# Exercise
Render the lines from the very beginning of the material through the line containing "นาโนเทค สวทช. พัฒนาสารสกัดบัวบก" as a numbered list, leaving out any blank lines.

(Text transcribed from the pages)

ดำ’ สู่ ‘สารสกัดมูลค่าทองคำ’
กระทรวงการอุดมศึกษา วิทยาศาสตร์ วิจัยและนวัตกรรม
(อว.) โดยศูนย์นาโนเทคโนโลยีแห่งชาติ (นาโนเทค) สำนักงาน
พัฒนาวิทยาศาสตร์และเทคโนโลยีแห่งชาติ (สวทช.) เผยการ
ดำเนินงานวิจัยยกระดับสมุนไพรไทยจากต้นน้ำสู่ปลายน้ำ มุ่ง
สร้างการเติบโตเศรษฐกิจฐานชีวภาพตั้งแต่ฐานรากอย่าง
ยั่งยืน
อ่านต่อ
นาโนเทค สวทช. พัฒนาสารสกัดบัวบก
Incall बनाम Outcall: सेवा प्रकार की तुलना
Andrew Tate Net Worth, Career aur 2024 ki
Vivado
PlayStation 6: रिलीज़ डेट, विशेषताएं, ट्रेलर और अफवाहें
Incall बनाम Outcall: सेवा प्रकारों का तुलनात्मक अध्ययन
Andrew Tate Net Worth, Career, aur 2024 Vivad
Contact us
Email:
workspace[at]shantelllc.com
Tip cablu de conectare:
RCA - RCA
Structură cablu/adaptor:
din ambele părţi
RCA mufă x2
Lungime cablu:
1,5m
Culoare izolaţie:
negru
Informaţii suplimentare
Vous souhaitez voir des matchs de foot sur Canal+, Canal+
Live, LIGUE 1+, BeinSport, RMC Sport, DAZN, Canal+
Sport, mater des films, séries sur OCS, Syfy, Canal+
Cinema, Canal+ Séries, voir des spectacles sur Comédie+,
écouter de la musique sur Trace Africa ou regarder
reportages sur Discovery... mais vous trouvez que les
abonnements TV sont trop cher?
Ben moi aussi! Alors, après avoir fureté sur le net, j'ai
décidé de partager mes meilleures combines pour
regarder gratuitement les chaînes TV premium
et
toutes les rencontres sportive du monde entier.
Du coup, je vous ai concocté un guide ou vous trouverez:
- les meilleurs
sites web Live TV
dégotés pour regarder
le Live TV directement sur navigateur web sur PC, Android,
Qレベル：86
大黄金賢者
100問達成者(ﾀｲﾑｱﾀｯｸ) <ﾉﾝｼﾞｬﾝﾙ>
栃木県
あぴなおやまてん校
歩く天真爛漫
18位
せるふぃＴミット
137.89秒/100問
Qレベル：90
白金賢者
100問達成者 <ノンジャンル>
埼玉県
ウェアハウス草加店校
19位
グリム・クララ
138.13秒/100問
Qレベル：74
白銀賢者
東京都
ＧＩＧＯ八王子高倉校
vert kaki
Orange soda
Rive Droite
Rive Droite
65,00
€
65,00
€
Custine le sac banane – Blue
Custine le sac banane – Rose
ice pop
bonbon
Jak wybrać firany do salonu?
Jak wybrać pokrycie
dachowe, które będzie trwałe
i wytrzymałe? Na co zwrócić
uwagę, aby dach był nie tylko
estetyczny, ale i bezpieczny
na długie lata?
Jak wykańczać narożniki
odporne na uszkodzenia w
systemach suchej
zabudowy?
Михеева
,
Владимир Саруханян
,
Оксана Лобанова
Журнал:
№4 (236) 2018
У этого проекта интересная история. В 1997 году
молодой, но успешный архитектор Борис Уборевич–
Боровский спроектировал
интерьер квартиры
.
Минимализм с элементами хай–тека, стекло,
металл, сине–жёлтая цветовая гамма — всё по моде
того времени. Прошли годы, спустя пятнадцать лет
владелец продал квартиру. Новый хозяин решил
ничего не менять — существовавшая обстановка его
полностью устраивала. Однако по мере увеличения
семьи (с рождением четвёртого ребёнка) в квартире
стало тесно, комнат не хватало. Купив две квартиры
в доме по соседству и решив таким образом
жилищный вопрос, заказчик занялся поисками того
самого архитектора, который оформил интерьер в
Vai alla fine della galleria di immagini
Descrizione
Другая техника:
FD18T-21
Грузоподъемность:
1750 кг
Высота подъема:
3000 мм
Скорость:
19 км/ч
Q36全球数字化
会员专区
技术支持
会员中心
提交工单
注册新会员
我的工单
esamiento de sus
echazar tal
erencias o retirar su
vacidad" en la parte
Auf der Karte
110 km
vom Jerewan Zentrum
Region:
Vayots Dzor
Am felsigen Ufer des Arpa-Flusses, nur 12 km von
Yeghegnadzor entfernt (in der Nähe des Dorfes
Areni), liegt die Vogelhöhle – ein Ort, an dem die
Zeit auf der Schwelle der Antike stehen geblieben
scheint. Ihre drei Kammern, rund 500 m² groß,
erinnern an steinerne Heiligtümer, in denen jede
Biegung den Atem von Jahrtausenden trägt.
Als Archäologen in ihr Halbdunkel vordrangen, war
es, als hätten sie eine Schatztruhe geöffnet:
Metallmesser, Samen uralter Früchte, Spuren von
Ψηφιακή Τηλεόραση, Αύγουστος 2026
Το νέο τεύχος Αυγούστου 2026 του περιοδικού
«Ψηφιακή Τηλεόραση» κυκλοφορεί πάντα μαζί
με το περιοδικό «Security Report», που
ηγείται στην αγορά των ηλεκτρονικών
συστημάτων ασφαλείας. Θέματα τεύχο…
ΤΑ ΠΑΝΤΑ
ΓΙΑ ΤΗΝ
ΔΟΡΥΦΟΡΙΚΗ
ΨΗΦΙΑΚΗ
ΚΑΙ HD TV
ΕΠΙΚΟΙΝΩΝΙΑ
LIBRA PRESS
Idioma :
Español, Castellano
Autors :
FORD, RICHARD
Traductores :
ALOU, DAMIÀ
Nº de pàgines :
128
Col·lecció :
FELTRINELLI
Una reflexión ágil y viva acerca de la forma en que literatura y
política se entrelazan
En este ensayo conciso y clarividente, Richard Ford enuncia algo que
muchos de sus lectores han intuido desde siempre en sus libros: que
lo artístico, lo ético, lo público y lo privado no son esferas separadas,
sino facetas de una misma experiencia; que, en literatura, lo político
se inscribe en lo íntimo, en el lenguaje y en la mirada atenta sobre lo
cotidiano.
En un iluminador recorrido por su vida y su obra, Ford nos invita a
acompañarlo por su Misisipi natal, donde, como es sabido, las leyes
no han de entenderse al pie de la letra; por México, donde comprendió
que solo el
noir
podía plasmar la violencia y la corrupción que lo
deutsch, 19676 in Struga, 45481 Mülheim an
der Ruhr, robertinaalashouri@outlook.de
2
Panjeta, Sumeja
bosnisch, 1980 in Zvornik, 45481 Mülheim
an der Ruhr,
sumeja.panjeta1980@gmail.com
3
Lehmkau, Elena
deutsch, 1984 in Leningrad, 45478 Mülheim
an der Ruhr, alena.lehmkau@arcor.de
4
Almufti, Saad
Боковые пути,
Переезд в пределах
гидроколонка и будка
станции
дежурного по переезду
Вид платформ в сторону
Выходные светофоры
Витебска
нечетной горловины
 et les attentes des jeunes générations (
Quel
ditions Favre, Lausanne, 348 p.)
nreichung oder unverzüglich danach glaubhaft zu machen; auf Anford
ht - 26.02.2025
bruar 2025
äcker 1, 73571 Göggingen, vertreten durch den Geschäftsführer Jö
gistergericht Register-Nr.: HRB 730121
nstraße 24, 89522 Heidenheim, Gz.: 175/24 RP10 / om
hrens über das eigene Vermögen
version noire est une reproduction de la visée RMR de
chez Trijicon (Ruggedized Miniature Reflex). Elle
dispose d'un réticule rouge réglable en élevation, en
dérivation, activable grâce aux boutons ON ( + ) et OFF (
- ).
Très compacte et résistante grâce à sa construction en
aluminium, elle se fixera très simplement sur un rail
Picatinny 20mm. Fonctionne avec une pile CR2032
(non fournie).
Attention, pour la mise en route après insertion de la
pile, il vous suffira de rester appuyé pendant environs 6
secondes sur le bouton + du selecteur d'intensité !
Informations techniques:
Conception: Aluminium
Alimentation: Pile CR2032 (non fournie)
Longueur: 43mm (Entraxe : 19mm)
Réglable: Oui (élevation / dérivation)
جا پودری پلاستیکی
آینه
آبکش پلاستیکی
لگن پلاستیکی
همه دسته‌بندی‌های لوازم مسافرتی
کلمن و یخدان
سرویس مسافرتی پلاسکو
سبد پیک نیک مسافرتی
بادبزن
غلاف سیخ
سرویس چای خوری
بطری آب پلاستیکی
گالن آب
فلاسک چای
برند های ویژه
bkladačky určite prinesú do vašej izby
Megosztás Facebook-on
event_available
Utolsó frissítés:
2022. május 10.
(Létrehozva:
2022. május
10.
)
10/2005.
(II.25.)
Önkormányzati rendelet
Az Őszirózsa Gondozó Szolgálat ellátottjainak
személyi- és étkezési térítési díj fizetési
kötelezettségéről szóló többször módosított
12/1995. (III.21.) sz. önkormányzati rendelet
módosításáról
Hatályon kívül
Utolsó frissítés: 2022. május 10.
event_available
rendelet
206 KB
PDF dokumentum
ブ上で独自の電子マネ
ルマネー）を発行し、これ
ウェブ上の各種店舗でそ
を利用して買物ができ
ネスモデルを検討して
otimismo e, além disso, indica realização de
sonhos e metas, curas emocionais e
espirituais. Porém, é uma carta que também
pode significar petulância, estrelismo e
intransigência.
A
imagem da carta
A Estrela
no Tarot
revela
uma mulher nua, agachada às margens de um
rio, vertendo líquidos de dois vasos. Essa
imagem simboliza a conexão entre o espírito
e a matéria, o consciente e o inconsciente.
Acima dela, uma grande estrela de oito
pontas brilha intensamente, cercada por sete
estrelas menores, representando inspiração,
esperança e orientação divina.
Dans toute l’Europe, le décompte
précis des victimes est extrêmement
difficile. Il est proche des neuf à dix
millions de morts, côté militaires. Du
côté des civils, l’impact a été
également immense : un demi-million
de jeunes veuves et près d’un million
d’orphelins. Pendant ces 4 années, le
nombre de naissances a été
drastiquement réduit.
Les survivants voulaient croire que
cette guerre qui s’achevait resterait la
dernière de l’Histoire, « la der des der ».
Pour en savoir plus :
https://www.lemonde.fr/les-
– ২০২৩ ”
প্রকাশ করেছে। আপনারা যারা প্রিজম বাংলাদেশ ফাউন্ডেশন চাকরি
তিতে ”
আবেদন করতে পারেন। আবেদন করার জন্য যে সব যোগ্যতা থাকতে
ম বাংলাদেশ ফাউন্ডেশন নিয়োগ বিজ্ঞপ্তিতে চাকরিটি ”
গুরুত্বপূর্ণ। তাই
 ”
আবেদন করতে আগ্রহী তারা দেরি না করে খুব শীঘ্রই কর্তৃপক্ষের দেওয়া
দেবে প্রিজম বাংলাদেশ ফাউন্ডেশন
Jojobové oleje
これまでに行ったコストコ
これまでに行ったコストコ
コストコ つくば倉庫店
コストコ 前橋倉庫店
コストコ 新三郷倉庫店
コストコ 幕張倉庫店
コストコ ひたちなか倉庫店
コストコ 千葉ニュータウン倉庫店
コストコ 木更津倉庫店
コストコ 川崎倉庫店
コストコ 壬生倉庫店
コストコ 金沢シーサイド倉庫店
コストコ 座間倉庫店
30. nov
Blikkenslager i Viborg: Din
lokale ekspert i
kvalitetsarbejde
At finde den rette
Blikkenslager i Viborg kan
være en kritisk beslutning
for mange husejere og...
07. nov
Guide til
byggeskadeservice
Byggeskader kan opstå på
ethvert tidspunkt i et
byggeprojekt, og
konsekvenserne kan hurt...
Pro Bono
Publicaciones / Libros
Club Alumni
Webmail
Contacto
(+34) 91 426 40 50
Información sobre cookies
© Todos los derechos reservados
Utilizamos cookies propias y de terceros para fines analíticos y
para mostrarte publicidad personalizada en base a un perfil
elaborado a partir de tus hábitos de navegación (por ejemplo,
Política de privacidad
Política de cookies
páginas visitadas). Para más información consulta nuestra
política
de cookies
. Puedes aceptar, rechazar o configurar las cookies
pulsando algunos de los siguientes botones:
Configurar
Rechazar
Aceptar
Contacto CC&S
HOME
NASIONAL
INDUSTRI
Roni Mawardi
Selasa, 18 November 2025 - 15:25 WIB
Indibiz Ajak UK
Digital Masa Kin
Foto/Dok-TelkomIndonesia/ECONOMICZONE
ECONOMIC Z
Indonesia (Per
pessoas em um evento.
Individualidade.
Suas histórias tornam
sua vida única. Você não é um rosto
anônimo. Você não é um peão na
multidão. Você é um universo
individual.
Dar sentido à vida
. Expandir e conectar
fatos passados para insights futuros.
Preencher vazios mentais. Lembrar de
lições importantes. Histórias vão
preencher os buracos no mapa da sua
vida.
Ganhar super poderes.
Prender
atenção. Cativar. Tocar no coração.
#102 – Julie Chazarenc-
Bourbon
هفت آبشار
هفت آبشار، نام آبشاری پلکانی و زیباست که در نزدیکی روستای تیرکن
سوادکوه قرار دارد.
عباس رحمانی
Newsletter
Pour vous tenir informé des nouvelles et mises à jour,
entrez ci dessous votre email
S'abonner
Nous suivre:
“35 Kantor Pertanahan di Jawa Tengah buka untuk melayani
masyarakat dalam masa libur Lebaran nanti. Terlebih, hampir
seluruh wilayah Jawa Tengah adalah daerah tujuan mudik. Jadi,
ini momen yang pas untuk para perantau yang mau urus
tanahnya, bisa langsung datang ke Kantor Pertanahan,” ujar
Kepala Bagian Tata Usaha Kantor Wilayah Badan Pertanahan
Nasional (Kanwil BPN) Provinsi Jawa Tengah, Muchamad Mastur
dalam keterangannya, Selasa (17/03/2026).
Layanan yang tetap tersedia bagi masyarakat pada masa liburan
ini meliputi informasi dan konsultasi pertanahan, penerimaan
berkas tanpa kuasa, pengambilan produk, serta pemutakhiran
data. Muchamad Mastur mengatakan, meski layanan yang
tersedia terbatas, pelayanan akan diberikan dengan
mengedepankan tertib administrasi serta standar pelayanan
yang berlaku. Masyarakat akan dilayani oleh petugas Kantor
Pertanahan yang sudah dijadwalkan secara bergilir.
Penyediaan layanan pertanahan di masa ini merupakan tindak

# Response area
1. ดำ’ สู่ ‘สารสกัดมูลค่าทองคำ’
2. กระทรวงการอุดมศึกษา วิทยาศาสตร์ วิจัยและนวัตกรรม
3. (อว.) โดยศูนย์นาโนเทคโนโลยีแห่งชาติ (นาโนเทค) สำนักงาน
4. พัฒนาวิทยาศาสตร์และเทคโนโลยีแห่งชาติ (สวทช.) เผยการ
5. ดำเนินงานวิจัยยกระดับสมุนไพรไทยจากต้นน้ำสู่ปลายน้ำ มุ่ง
6. สร้างการเติบโตเศรษฐกิจฐานชีวภาพตั้งแต่ฐานรากอย่าง
7. ยั่งยืน
8. อ่านต่อ
9. นาโนเทค สวทช. พัฒนาสารสกัดบัวบก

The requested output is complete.